I read “The Color of Classics” (October 2021) and Douglas B. Quine ’73’s letter (December 2021), continuing the polemic against the classics, with disappointment.
The Greco-Roman classics should be studied in an entirely different way than the other ancient civilizations Mr. Quine mentions, for very good reasons.
With the exception of the Hebrew bible, the epic of Gilgamesh, some calendars, ruler lists, astronomical notes, palace and merchant inventories, and a few inscriptions and treaties, and virtually nothing at all in the case of the ancient Indian societies, the Etruscans, the Mycenaeans, and the Mayans, there are very few surviving other ancient writings to study and provoke thought, except for ancient Chinese Society.
But in the case of Greece and Rome, there is an enormous body of written work, from history, biography and poetry, to philosophy, epic and mythic stories, available to all, irrespective of race or national heritage. What is more, these are works which continue to shape Western Civilization.

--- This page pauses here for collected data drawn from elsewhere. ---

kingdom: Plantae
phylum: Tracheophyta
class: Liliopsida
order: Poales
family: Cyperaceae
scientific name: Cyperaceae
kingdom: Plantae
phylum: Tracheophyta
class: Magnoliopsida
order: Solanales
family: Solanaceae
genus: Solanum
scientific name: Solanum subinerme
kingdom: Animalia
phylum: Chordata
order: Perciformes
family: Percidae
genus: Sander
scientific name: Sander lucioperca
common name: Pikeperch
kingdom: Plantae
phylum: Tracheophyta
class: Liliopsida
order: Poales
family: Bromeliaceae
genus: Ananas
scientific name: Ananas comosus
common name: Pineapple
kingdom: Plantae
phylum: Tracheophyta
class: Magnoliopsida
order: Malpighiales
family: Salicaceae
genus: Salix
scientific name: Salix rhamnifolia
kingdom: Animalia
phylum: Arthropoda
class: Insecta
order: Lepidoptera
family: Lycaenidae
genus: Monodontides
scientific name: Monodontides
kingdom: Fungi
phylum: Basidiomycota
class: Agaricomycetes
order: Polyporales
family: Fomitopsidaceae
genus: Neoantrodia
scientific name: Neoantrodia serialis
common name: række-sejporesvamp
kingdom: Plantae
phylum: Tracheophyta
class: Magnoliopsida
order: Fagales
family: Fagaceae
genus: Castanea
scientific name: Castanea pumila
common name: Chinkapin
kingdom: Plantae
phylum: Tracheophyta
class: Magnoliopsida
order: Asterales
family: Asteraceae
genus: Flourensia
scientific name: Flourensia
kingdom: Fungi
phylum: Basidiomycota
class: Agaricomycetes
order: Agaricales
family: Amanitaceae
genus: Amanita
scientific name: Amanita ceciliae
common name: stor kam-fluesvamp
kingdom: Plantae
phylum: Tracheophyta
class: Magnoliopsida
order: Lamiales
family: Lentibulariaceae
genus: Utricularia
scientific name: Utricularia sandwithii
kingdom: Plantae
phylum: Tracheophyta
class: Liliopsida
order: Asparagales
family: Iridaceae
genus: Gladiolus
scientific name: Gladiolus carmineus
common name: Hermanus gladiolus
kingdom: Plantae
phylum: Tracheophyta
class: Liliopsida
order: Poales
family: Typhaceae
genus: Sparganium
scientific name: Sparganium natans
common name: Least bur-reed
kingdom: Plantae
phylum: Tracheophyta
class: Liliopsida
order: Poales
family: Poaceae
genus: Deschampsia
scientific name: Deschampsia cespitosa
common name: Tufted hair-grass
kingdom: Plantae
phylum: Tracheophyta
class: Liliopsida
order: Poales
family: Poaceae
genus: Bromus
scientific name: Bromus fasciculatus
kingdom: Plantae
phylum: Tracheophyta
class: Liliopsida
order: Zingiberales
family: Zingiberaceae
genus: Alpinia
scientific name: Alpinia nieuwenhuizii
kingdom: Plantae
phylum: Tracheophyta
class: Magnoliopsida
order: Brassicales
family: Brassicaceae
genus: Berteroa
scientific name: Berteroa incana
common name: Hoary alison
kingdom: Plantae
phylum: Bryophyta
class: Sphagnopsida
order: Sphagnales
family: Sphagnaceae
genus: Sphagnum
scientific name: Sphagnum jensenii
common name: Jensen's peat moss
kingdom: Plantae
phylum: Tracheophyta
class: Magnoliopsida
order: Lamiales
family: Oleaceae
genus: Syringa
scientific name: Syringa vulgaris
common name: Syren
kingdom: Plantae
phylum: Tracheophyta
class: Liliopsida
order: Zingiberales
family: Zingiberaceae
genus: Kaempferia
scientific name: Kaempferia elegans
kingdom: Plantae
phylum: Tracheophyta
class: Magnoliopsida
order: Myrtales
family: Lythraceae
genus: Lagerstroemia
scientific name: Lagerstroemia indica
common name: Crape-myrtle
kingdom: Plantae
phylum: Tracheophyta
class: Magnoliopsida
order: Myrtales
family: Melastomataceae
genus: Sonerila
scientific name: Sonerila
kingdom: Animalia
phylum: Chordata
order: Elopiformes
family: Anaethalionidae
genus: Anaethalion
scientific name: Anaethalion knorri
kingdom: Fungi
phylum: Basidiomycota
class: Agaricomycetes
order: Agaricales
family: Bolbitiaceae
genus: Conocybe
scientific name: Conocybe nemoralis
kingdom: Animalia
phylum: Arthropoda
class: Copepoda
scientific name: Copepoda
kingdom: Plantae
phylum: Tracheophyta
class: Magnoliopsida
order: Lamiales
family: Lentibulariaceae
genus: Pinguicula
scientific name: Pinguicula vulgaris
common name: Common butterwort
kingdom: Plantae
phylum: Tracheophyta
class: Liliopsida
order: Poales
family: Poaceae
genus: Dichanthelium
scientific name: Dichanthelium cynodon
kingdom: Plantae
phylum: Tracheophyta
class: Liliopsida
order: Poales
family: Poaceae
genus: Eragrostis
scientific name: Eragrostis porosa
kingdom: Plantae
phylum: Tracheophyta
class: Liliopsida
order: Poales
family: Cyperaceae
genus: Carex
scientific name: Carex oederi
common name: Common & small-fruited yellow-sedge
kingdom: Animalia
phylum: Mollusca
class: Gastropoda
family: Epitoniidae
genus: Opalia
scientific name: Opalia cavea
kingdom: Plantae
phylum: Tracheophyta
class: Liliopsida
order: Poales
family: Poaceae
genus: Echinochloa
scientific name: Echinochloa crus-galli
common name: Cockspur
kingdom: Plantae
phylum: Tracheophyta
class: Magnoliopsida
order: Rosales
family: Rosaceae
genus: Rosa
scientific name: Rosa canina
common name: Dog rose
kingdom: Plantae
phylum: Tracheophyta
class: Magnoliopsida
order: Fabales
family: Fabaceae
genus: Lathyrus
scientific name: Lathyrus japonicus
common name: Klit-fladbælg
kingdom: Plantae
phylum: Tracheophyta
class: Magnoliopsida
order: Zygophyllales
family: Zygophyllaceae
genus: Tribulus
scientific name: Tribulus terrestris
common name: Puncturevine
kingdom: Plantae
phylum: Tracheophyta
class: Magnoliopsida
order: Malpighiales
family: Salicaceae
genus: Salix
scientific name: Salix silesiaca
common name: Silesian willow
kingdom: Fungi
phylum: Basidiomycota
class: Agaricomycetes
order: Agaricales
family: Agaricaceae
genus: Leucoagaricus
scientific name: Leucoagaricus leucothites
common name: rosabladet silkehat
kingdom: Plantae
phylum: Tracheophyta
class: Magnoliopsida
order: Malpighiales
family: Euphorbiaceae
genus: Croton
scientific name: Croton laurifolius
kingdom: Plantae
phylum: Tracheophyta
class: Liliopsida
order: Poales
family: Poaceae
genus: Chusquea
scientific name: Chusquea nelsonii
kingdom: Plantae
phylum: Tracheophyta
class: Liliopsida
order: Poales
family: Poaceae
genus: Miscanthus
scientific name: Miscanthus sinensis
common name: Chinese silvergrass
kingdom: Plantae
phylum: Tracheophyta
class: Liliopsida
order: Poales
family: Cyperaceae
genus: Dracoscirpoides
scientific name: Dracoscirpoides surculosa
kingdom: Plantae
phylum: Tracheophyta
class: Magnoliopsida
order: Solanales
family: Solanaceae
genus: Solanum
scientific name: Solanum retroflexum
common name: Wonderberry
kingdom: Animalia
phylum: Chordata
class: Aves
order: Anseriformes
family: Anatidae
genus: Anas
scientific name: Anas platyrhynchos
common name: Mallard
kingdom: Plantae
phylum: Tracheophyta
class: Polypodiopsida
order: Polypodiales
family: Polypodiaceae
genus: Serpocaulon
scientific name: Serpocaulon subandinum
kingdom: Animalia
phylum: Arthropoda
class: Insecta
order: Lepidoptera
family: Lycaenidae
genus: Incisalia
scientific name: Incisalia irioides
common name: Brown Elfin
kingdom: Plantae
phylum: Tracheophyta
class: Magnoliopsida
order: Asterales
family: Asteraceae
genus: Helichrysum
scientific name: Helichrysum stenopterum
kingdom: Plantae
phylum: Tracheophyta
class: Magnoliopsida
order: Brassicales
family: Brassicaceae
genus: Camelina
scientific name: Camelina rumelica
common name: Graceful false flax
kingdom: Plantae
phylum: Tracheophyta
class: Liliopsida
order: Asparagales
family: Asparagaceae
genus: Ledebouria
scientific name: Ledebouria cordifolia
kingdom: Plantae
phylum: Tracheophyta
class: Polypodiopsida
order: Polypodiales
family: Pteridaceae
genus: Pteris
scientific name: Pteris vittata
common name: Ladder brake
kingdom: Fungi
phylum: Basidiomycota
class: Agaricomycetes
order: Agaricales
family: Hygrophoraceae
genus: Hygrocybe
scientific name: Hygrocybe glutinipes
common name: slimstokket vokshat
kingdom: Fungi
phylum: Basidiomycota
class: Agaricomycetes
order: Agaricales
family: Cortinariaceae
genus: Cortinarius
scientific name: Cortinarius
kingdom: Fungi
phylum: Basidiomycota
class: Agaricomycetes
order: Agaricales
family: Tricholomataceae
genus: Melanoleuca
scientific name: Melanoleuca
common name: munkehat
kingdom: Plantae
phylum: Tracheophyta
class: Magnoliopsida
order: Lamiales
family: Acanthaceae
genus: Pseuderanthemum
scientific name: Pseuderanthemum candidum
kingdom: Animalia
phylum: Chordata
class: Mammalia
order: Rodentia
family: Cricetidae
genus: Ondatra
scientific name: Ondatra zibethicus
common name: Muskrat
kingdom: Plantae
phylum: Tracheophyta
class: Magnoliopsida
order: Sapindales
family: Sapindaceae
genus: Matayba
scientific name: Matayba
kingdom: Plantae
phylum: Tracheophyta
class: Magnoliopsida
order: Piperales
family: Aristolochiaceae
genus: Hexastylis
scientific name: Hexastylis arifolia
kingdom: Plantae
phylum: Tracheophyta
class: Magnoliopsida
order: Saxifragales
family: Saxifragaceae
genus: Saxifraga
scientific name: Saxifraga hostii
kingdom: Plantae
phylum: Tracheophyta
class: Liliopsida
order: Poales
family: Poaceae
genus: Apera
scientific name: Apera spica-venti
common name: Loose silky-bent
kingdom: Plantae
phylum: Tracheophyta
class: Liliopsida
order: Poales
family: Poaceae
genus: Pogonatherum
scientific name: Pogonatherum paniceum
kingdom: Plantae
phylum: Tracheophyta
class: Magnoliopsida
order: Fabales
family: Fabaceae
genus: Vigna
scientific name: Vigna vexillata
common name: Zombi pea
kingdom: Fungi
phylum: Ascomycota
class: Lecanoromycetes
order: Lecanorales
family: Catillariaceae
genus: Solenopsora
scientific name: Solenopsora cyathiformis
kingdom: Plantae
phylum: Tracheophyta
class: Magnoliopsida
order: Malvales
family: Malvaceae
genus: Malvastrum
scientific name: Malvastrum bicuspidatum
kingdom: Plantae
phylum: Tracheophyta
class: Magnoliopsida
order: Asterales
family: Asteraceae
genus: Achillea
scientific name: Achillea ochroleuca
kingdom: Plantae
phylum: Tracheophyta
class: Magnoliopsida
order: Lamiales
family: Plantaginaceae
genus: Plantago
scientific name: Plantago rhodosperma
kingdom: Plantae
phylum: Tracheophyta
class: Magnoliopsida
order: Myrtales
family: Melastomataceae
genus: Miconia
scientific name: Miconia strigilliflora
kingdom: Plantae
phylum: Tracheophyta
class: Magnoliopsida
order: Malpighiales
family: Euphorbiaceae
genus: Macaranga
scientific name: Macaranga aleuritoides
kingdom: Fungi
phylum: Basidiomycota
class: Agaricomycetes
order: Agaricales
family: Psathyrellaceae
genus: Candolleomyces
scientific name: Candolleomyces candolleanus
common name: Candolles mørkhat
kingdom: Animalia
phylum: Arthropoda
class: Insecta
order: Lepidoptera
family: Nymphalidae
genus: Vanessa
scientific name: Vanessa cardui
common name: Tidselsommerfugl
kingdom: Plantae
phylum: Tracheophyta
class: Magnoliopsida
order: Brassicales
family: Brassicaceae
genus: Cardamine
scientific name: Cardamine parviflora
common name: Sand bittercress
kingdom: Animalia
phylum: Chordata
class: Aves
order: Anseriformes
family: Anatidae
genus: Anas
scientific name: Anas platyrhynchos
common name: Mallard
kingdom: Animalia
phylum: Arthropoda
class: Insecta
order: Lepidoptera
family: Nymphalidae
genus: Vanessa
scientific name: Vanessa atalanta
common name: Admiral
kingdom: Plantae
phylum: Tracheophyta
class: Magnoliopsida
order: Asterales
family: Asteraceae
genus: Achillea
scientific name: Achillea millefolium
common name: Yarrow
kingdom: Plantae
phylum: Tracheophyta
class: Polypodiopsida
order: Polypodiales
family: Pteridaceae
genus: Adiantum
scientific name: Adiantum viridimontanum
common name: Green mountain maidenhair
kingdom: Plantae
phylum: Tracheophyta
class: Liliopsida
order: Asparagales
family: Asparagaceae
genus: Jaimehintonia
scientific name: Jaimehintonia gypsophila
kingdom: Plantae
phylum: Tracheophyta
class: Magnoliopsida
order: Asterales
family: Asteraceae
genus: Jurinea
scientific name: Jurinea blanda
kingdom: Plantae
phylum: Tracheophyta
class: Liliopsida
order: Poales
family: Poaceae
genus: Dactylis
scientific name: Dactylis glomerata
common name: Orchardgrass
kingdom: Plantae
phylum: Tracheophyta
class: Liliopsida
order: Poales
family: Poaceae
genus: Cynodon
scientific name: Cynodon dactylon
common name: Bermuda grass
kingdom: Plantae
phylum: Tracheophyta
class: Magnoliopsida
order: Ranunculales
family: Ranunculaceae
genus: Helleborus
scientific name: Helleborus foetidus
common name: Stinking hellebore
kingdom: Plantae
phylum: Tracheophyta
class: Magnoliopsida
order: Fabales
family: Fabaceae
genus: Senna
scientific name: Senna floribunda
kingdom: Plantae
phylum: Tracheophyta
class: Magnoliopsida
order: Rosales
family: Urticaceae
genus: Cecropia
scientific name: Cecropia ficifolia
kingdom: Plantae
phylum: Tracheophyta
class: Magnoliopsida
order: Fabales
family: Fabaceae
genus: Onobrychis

The histories, law, and political commentaries of Greece and Rome, for example, were the source of our founders’ ideas on constitutions, separation of powers, super majorities, checks and balances, republican and democratic institutions, and the rule of law, restraining all, even the rulers.
Unless you despise and seek to erase 3,000 years of Western Civilization (and there are many who do), to be replaced by a to-be-determined absolutist left-wing (or right-wing) paradise, you should fervently hope that the Greco-Roman classics continue to be studied and given pride of place, as well, over the study of other ancient societies.